YOUR TASK
Print the listing below word for word, but drop any pictures it contains.

═════ PROVIDED RECORDS

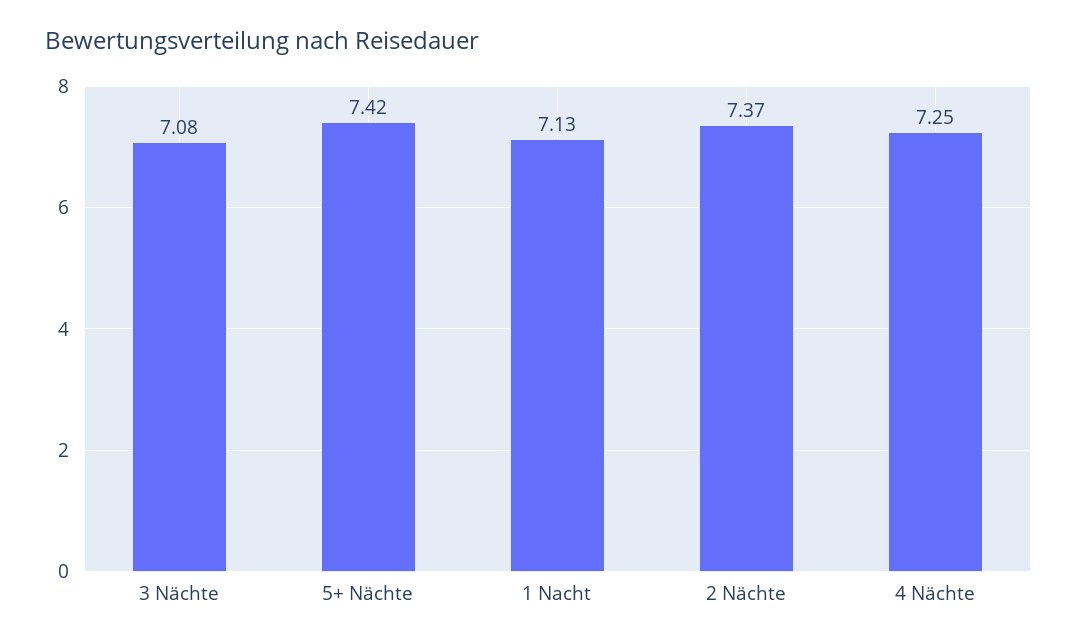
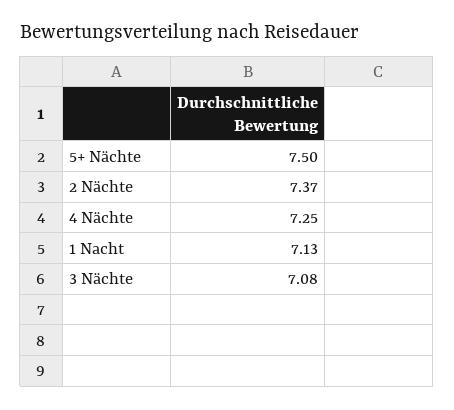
  {
    "3 Nächte": 7.08,
-   "5+ Nächte": 7.42,
+   "5+ Nächte": 7.5,
    "1 Nacht": 7.13,
    "2 Nächte": 7.37,
    "4 Nächte": 7.25
  }

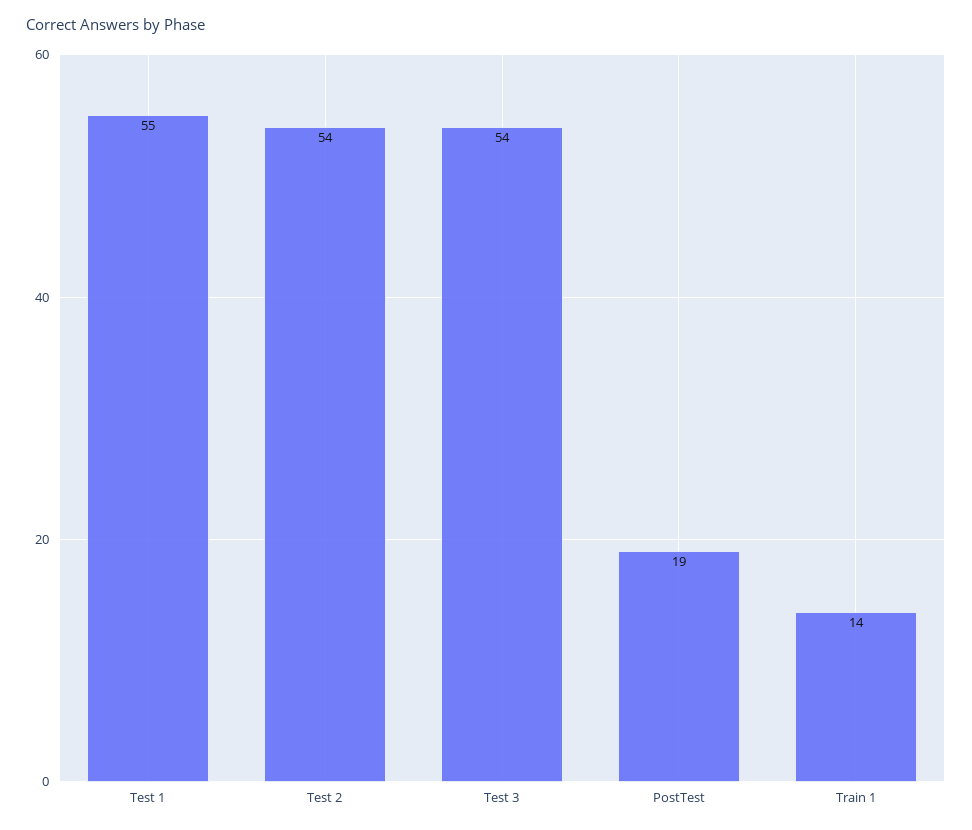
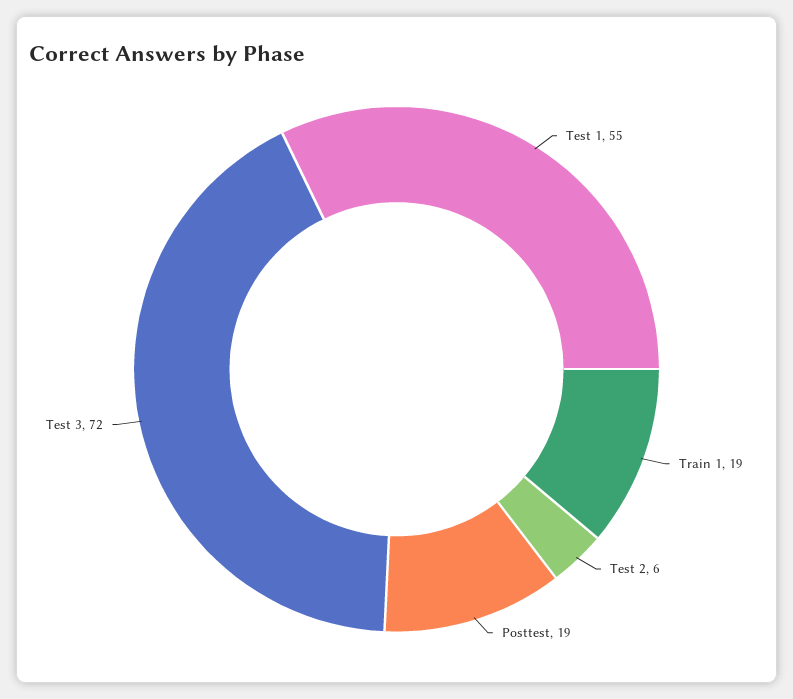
  {
    "Test 1": 55,
-   "Test 2": 54,
+   "Test 2": 6,
-   "Test 3": 54,
+   "Test 3": 72,
    "PostTest": 19,
-   "Train 1": 14
+   "Train 1": 19
  }

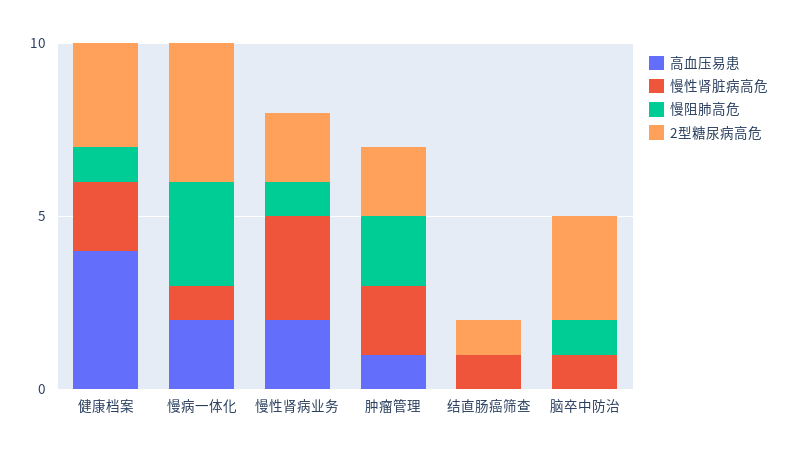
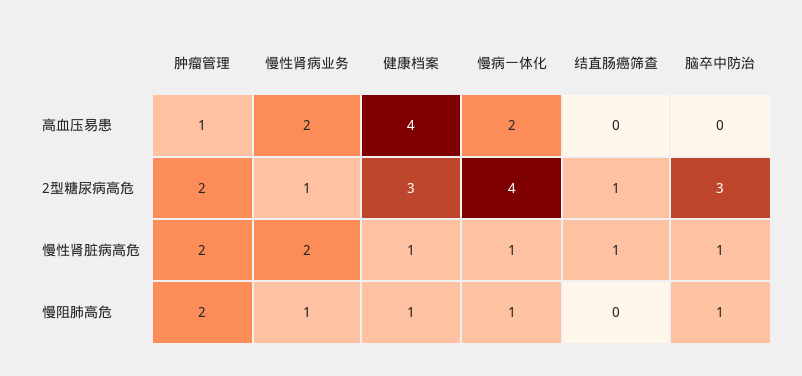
  {
    "高血压易患": {
      "健康档案": 4,
      "慢病一体化": 2,
      "慢性肾病业务": 2,
      "肿瘤管理": 1,
      "结直肠癌筛查": 0,
      "脑卒中防治": 0
    },
    "慢性肾脏病高危": {
-     "健康档案": 2,
+     "健康档案": 1,
      "慢病一体化": 1,
-     "慢性肾病业务": 3,
+     "慢性肾病业务": 2,
      "肿瘤管理": 2,
      "结直肠癌筛查": 1,
      "脑卒中防治": 1
    },
    "慢阻肺高危": {
      "健康档案": 1,
-     "慢病一体化": 3,
+     "慢病一体化": 1,
      "慢性肾病业务": 1,
      "肿瘤管理": 2,
      "结直肠癌筛查": 0,
      "脑卒中防治": 1
    },
    "2型糖尿病高危": {
      "健康档案": 3,
      "慢病一体化": 4,
-     "慢性肾病业务": 2,
+     "慢性肾病业务": 1,
      "肿瘤管理": 2,
      "结直肠癌筛查": 1,
      "脑卒中防治": 3
    }
  }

══════════

RESULT OF THIS EXERCISE
  {
    "3 Nächte": 7.08,
-   "5+ Nächte": 7.42,
+   "5+ Nächte": 7.5,
    "1 Nacht": 7.13,
    "2 Nächte": 7.37,
    "4 Nächte": 7.25
  }

  {
    "Test 1": 55,
-   "Test 2": 54,
+   "Test 2": 6,
-   "Test 3": 54,
+   "Test 3": 72,
    "PostTest": 19,
-   "Train 1": 14
+   "Train 1": 19
  }

  {
    "高血压易患": {
      "健康档案": 4,
      "慢病一体化": 2,
      "慢性肾病业务": 2,
      "肿瘤管理": 1,
      "结直肠癌筛查": 0,
      "脑卒中防治": 0
    },
    "慢性肾脏病高危": {
-     "健康档案": 2,
+     "健康档案": 1,
      "慢病一体化": 1,
-     "慢性肾病业务": 3,
+     "慢性肾病业务": 2,
      "肿瘤管理": 2,
      "结直肠癌筛查": 1,
      "脑卒中防治": 1
    },
    "慢阻肺高危": {
      "健康档案": 1,
-     "慢病一体化": 3,
+     "慢病一体化": 1,
      "慢性肾病业务": 1,
      "肿瘤管理": 2,
      "结直肠癌筛查": 0,
      "脑卒中防治": 1
    },
    "2型糖尿病高危": {
      "健康档案": 3,
      "慢病一体化": 4,
-     "慢性肾病业务": 2,
+     "慢性肾病业务": 1,
      "肿瘤管理": 2,
      "结直肠癌筛查": 1,
      "脑卒中防治": 3
    }
  }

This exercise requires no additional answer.